By Dipankar De Sarkar, IANS,
London : Media coverage of the rich makes the middle classes feel the wealth gap is widening, says the Organisation for Economic Cooperation and Development (OECD).
According to the Paris-based body of the world’s 30 wealthiest countries, news coverage of the luxurious lives led by celebrities causes the middle classes to feel poorer than they are.
In a report launched Tuesday, the OECD said Labour-led Britain has seen the biggest drop in inequality in the developed world since 2000 – but the wealth gap remains one of the highest among rich nations.
“Although poverty rates and inequality have fallen since the start of the decade, the UK remains an extremely unequal country compared with other OECD members,” the report said – the richest 10 percent of the British population earn nearly nine times the income of the poorest 10 percent.

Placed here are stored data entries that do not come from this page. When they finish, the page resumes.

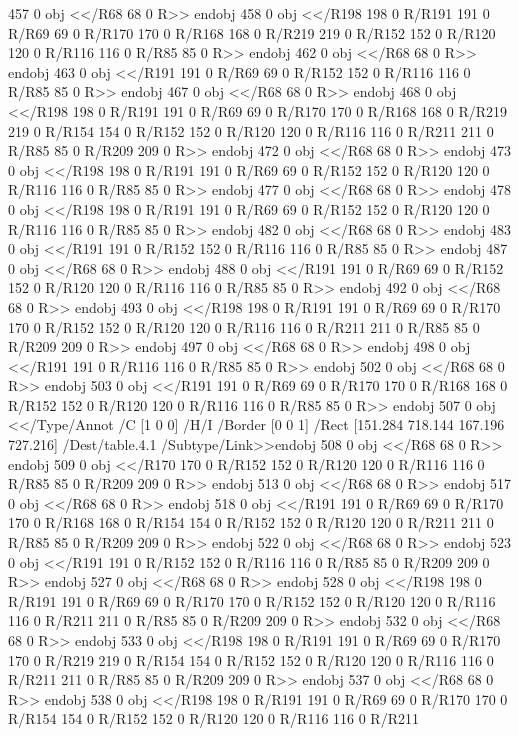 {{{{{{{{{{{{{{{{{{{{{{{{{{{{457 0 obj
<</R68
68 0 R>>
endobj
458 0 obj
<</R198
198 0 R/R191
191 0 R/R69
69 0 R/R170
170 0 R/R168
168 0 R/R219
219 0 R/R152
152 0 R/R120
120 0 R/R116
116 0 R/R85
85 0 R>>
endobj
462 0 obj
<</R68
68 0 R>>
endobj
463 0 obj
<</R191
191 0 R/R69
69 0 R/R152
152 0 R/R116
116 0 R/R85
85 0 R>>
endobj
467 0 obj
<</R68
68 0 R>>
endobj
468 0 obj
<</R198
198 0 R/R191
191 0 R/R69
69 0 R/R170
170 0 R/R168
168 0 R/R219
219 0 R/R154
154 0 R/R152
152 0 R/R120
120 0 R/R116
116 0 R/R211
211 0 R/R85
85 0 R/R209
209 0 R>>
endobj
472 0 obj
<</R68
68 0 R>>
endobj
473 0 obj
<</R198
198 0 R/R191
191 0 R/R69
69 0 R/R152
152 0 R/R120
120 0 R/R116
116 0 R/R85
85 0 R>>
endobj
477 0 obj
<</R68
68 0 R>>
endobj
478 0 obj
<</R198
198 0 R/R191
191 0 R/R69
69 0 R/R152
152 0 R/R120
120 0 R/R116
116 0 R/R85
85 0 R>>
endobj
482 0 obj
<</R68
68 0 R>>
endobj
483 0 obj
<</R191
191 0 R/R152
152 0 R/R116
116 0 R/R85
85 0 R>>
endobj
487 0 obj
<</R68
68 0 R>>
endobj
488 0 obj
<</R191
191 0 R/R69
69 0 R/R152
152 0 R/R120
120 0 R/R116
116 0 R/R85
85 0 R>>
endobj
492 0 obj
<</R68
68 0 R>>
endobj
493 0 obj
<</R198
198 0 R/R191
191 0 R/R69
69 0 R/R170
170 0 R/R152
152 0 R/R120
120 0 R/R116
116 0 R/R211
211 0 R/R85
85 0 R/R209
209 0 R>>
endobj
497 0 obj
<</R68
68 0 R>>
endobj
498 0 obj
<</R191
191 0 R/R116
116 0 R/R85
85 0 R>>
endobj
502 0 obj
<</R68
68 0 R>>
endobj
503 0 obj
<</R191
191 0 R/R69
69 0 R/R170
170 0 R/R168
168 0 R/R152
152 0 R/R120
120 0 R/R116
116 0 R/R85
85 0 R>>
endobj
507 0 obj
<</Type/Annot
/C [1 0 0]
/H/I
/Border [0 0 1]
/Rect [151.284 718.144 167.196 727.216]
/Dest/table.4.1
/Subtype/Link>>endobj
508 0 obj
<</R68
68 0 R>>
endobj
509 0 obj
<</R170
170 0 R/R152
152 0 R/R120
120 0 R/R116
116 0 R/R85
85 0 R/R209
209 0 R>>
endobj
513 0 obj
<</R68
68 0 R>>
endobj
517 0 obj
<</R68
68 0 R>>
endobj
518 0 obj
<</R191
191 0 R/R69
69 0 R/R170
170 0 R/R168
168 0 R/R154
154 0 R/R152
152 0 R/R120
120 0 R/R211
211 0 R/R85
85 0 R/R209
209 0 R>>
endobj
522 0 obj
<</R68
68 0 R>>
endobj
523 0 obj
<</R191
191 0 R/R152
152 0 R/R116
116 0 R/R85
85 0 R/R209
209 0 R>>
endobj
527 0 obj
<</R68
68 0 R>>
endobj
528 0 obj
<</R198
198 0 R/R191
191 0 R/R69
69 0 R/R170
170 0 R/R152
152 0 R/R120
120 0 R/R116
116 0 R/R211
211 0 R/R85
85 0 R/R209
209 0 R>>
endobj
532 0 obj
<</R68
68 0 R>>
endobj
533 0 obj
<</R198
198 0 R/R191
191 0 R/R69
69 0 R/R170
170 0 R/R219
219 0 R/R154
154 0 R/R152
152 0 R/R120
120 0 R/R116
116 0 R/R211
211 0 R/R85
85 0 R/R209
209 0 R>>
endobj
537 0 obj
<</R68
68 0 R>>
endobj
538 0 obj
<</R198
198 0 R/R191
191 0 R/R69
69 0 R/R170
170 0 R/R154
154 0 R/R152
152 0 R/R120
120 0 R/R116
116 0 R/R211
}}}}}}}}}}}}}}}}}}}}}}}}}}}}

The report found that poverty has fallen significantly in Britain, with income poverty – the number of households on less than half the average income – falling from 10 percent to 8 percent between the mid-1990s and 2005.

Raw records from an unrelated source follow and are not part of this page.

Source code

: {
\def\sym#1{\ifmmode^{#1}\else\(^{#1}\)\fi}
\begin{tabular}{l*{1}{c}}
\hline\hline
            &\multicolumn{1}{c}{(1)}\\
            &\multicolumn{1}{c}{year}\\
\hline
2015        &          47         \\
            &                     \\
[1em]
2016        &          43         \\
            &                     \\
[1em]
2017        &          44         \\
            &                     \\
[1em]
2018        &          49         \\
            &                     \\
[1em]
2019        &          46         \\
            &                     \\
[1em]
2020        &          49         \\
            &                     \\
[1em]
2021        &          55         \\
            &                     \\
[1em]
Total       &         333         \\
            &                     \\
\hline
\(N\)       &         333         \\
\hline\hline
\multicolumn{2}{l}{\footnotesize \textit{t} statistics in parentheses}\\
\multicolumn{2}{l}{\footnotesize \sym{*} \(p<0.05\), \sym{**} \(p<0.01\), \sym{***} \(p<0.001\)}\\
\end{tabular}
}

“For the first time since the 1980s, the poverty level is well below the OECD average,” said the authors of the report.
However, although Britain’s wealth gap has narrowed significantly, the report said many people have a different perception – because of media coverage of billionaires and celebrities.
The report called it the ‘Hello! magazine effect’ – named for the glossy magazine that allows ordinary people to have a peek into the homes and lifestyles of the rich and famous, primarily through photographs.
It said: “This difference between what the data shows and what people think reflects the so-called ‘Hello! magazine effect’ – we read about the super-rich, who are getting much richer and attracting more media attention as a result.”
Mark Pearson, head of social policy at the OECD, said the decline in inequality in Britain had been “remarkable” but suggested another reason families were not noticing the improvement in incomes was because Labour had been redistributing wealth “by stealth”.
He said the government has not advertised the billions of pounds it has been spending on helping the least well-off citizens, because its social programmes have imposed a tax burden on the middle classes.